In via pregiudiziale eccepisce l’inammissibilità della domanda concernente la limitazione dell’incidenza del compenso per il lavoro straordinario prestato, al 31.10.1992, trattandosi di domanda nuova proposta per la prima volta in grado di appello.

L’eccezione non è fondata ove si osservi che la limitazione in grado di appello della domanda già proposta in primo grado (laddove aveva chiesto l’integrale rigetto della domanda proposta dal lavoratore concernente la inclusione dei compensi percepiti per lavoro straordinario nella base di calcolo dell’indennità di anzianità e del TFR e nella retribuzione mensile da prendere a base per il computo degli istituti aggiuntivi) non può configurarsi assolutamente come domanda nuova.

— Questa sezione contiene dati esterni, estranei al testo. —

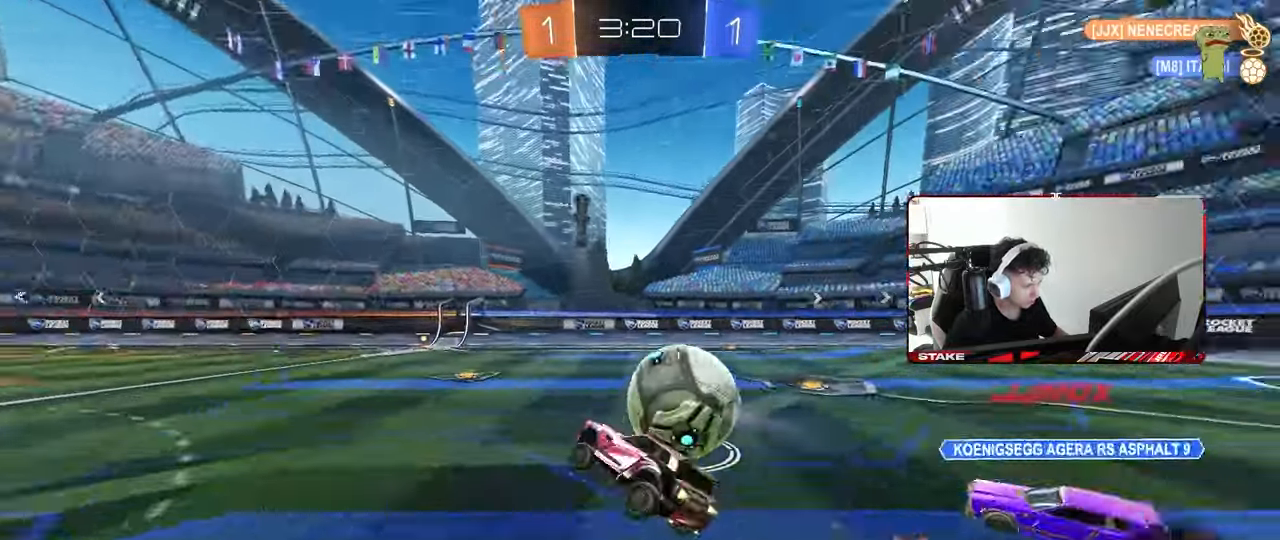
{"keys": ["d", "w"], "mouse": ["left"], "mouse_move": "still", "events": [[50, "a", "up"], [133, "mouse_left", "up"], [283, "w", "down"], [333, "d", "down"], [367, "mouse_left", "down"]]}
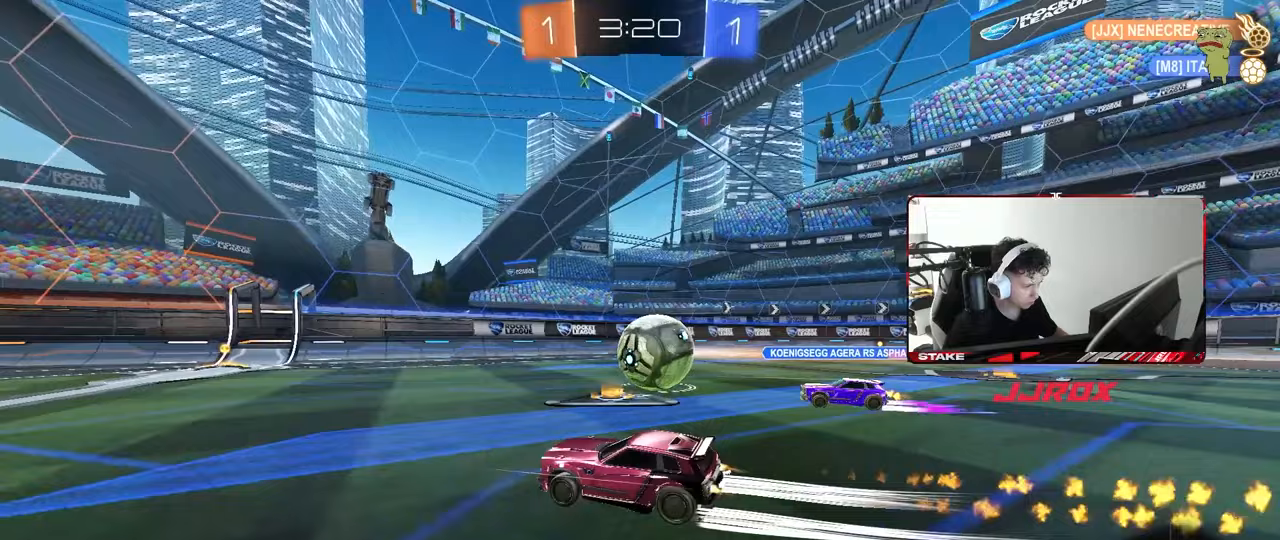
{"keys": ["w"], "mouse": ["left"], "mouse_move": "still", "events": [[150, "d", "up"], [150, "mouse_left", "up"], [433, "mouse_left", "down"]]}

Il ricorrente incidentale rileva altresì che erroneamente la Corte territoriale aveva ritenuto che l’incidenza del compenso per lavoro straordinario nel TFR andasse limitata al 31.10.1992. Ed invero sia i contratto collettivi precedenti che quelli successivi al rinnovo del 1992 avevano recepito integralmente le disposizioni legislative in ordine alla disciplina del TFR. In particolare rileva il ricorrente che l’art. 34 del predetto contratto collettivo aveva statuito che ai fini del calcolo del TFR dovesse tenersi conto di quanto annualmente “dovuto”, al contrario di quanto sostenuto dall’Istituto datoriale che intendeva far riferimento a quanto “percepito”, ai sensi dell’art. 21 del citato contratto; ed invero le due norme suddette erano del tutto autonome luna dall’altra, ed il contratto collettivo del 1992, nel regolare il trattamento di fine rapporto, non aveva assolutamente inteso fare alcun riferimento alla nuova definizione della Nomenclatura di cui all’art. 21, che definisce la retribuzione mensile percepita.

Il ricorso è improcedibile, alla stregua delle argomentazioni svolte in relazione al primo motivo del ricorso principale proposto dall’Istituto Poligrafico, alle quali si fa espresso ed integrale rinvio, a causa del mancato deposito dei CCNL in forma integrale.

In conclusione, va rigettato il ricorso principale, mentre va dichiarato improcedibile il ricorso incidentale.

La reciproca soccombenza consiglia la compensazione delle spese.

PQM

La Corte riunisce i ricorsi; rigetta il ricorso principale; dichiara improcedibile il ricorso incidentale; compensa tra le parti le spese del presente giudizio di legittimità.

Così deciso in Roma, il 22 dicembre 2009.